Dank der fortschreitenden Integration von Maastricht bis Lissabon sind wir Europäer heute in der Lage, die Globalisierung mitzugestalten. Doch welche Vision hat die deutsche Industrie von einem souveränen Europa? Aus Sicht des BDI liegt der Schlüssel in zwei Kernbereichen:
Erstens: mehr Souveränität durch einen starken Binnenmarkt. Der Zugang zu 500 Millionen Konsumenten und funktionierenden Wertschöpfungsketten ist ein enormer Faktor, um unseren Werten und Interessen international Gewicht zu geben. Zwei Reformbaustellen halte ich für besonders wichtig: die EU-Binnenmärkte für Energie und Digitales.
Bei der regionalen Kopplung ihrer Strommärkte hat die EU bereits erhebliche Fortschritte erzielt. Sie hat den Wettbewerb im Stromgroßhandel verstärkt und den Trend sinkender Großhandelspreise erreicht. Um die Vorteile der Marktkopplung noch besser zu nutzen, benötigen wir Stromautobahnen durch ganz Europa. Hier besteht gerade wegen des geplanten Ausbaus erneuerbarer Energien dringender Handlungsbedarf.
Zudem muss die EU einen digitalen Binnenmarkt schaffen. Rund 4.000 Cyberangriffe mit Schadprogrammen täglich erschüttern zunehmend das Vertrauen in eine digitale Wirtschaft und Gesellschaft. Zwischen 2013 und 2017 hat sich der daraus resultierende wirtschaftliche Schaden verfünffacht, bis 2019 könnte er sich noch einmal vervierfachen. Soll der digitale Binnenmarkt funktionieren, sind ehrgeizige europäische Lösungen zur Cybersicherheit dringend erforderlich. Diese müssen zusammen mit der Industrie gefunden werden.

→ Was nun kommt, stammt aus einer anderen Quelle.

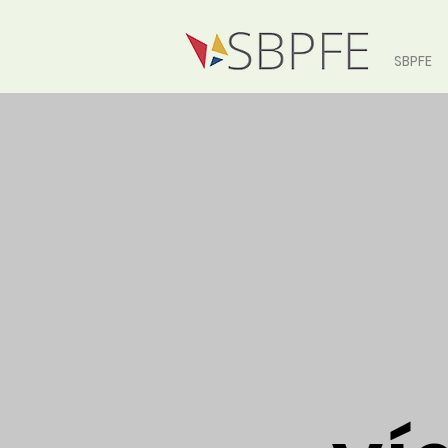
SBPFE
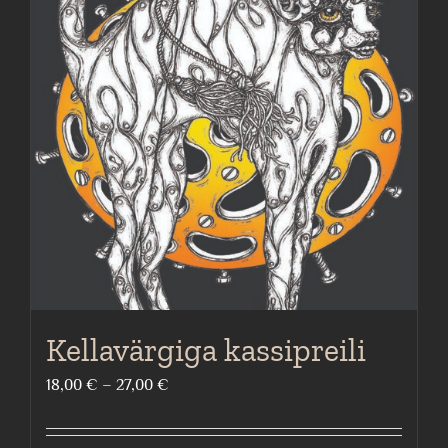
Kellavärgiga kassipreili
Price
18,00
€
–
27,00
€
range:
18,00 €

Zweitens: mehr Souveränität durch eine handlungsfähige Außenwirtschaftspolitik. Sie ist Voraussetzung dafür, dass wir Europäer die Globalisierung auf Grundlage unserer Werte und Interessen gestalten, die wir uns auf unserem Kontinent seit 1789 mühevoll, aber erfolgreich erarbeitet haben. Künftige EU-Abkommen sollten in ein Freihandels- und ein Investitionsschutzabkommen aufgeteilt werden. Freihandelsabkommen könnten dann als „EU-only“-Abkommen auf europäischer Ebene verhandelt und be-schlossen werden. Die demokratische Legitimität wäre gesichert: Zum einen sind an der Entscheidungsfindung auf EU-Ebene die Mitgliedstaaten über den Rat beteiligt, zum anderen stellt das EU-Parlament als die Vertretung der Bürgerinnen und Bürger die Kontrolle der Kommission sicher. Zusätzlich sollten Bundesregierung und EU-Kommission eine ausreichende Information des Bundestages von Anfang an sicherstellen.
Die Vertiefung des Binnenmarkts und eine handlungsfähige Außenwirtschaftspolitik müssen prominente Elemente einer europäischen Zukunftsagenda sein. Von der nächsten Bundesregierung erwarten wir, dass sie sich konstruktiv in die Diskussion über europäische Souveränität einbringt, die der französische Präsident angestoßen hat. Merci, Monsieur le Président!"